I’m not saying this to tear UMass down. To steal a line from the coach of Gillette Stadium’s most prominent tenant, “It is what it is.”
And “what it is” is not very good right now. We saw that today. Progression has turned into regression. A team that came within a sniff of beating a now-ranked opponent has gone from confident on offense to impotent.
The losses of the likes of wide receiver Alan Williams and tight end Rob Blanchflower hurt. The loss of right guard Nick Speller hurts the most.
What it also is, though, is a situation that could improve.
Allow me to explain.
UMass has two options in the next two weeks.

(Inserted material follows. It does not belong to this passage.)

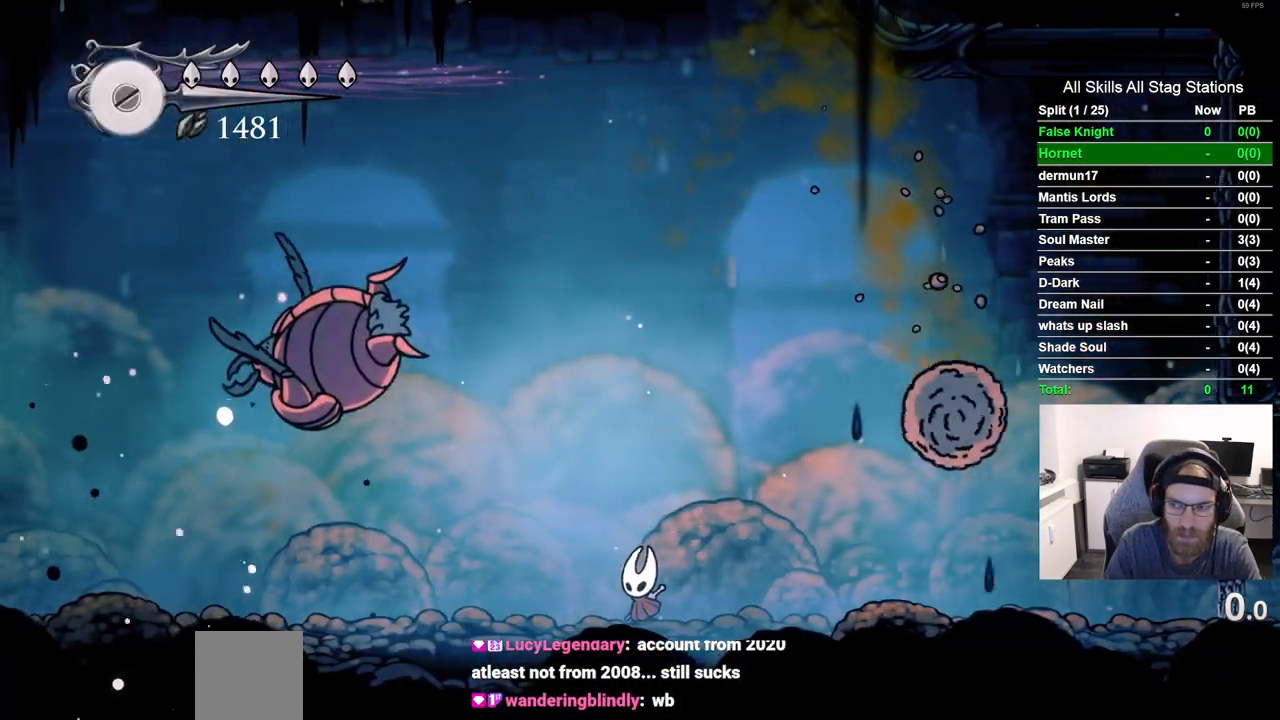
{"dt_ms": 1000, "buttons": [], "left_stick": "center", "right_stick": "center", "events": [[383, "SQUARE", "down"], [550, "DPAD_LEFT", "up"], [550, "SQUARE", "up"], [767, "DPAD_LEFT", "down"], [767, "SQUARE", "down"], [883, "DPAD_LEFT", "up"], [917, "SQUARE", "up"]]}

It can allow Vanderbilt and Northern Illinois to beat them into a pulp, and spend the rest of the season sleepwalking.
Or, the Minutemen can focus on what’s really important, not worry for one second about the score for the next two weeks, and figure out how to turn those games into teaching tools that will get them close to where they were three weeks ago.
The reason it’s worth improving is the three winnable games that lie at the end of the schedule. Akron’s defense is downright atrocious. Buffalo’s offense is nearly as bad. Central Michigan seemingly can’t go five minutes without turning the ball over, and has a coach that may or may not be employed when the Chippewas ship out to Foxborough for the season finale.
Two of those games are at home (Buffalo and Central Michigan).
The goal has to be respectability at this point. We thought Charley Molnar and Co. had gotten there three weeks ago.
Turns out we were wrong.
0-12 is not respectable. 1-11 isn’t really either, but at least you’re not the butt of every joke. 2-10, after an 0-9 start, is respectable as far as I’m concerned. The Minutemen didn’t design their conference schedule. The fact that their three weakest opponents are also their final three is no fault of theirs. If UMass can get back to the level it was at against Miami (Ohio) and Ohio it has a very good chance to win two of those final three games.
Maybe I’m wrong. Maybe UMass springs a monumental upset in the next two weeks, and I look like a fool (it wouldn’t be the first time). But if I’m Charley Molnar, I do whatever it takes to put my team in position to win its final three games. If that means resting guys the next couple of weeks, so be it. If that means holding plays back, so be that too.
I know for a fact Molnar doesn’t care what I think — he shouldn’t quite frankly. But it’s not a stretch to say 2-10 looks a heck of a lot better to recruits than 0-12, and ultimately, that’s what this team needs right now — to build a nucleus of young players that can, in three years or so, be competitive in the MAC.
It also helps on the home front. A winless season does nothing but increase the volume of the voices that believe the move to the FBS and MAC was a mistake.
0-9 is where they’re headed almost assuredly.
What happens after that could very well be determined by what happens in the next two weeks. And what happens in the season’s homestretch, could go a long way toward the future.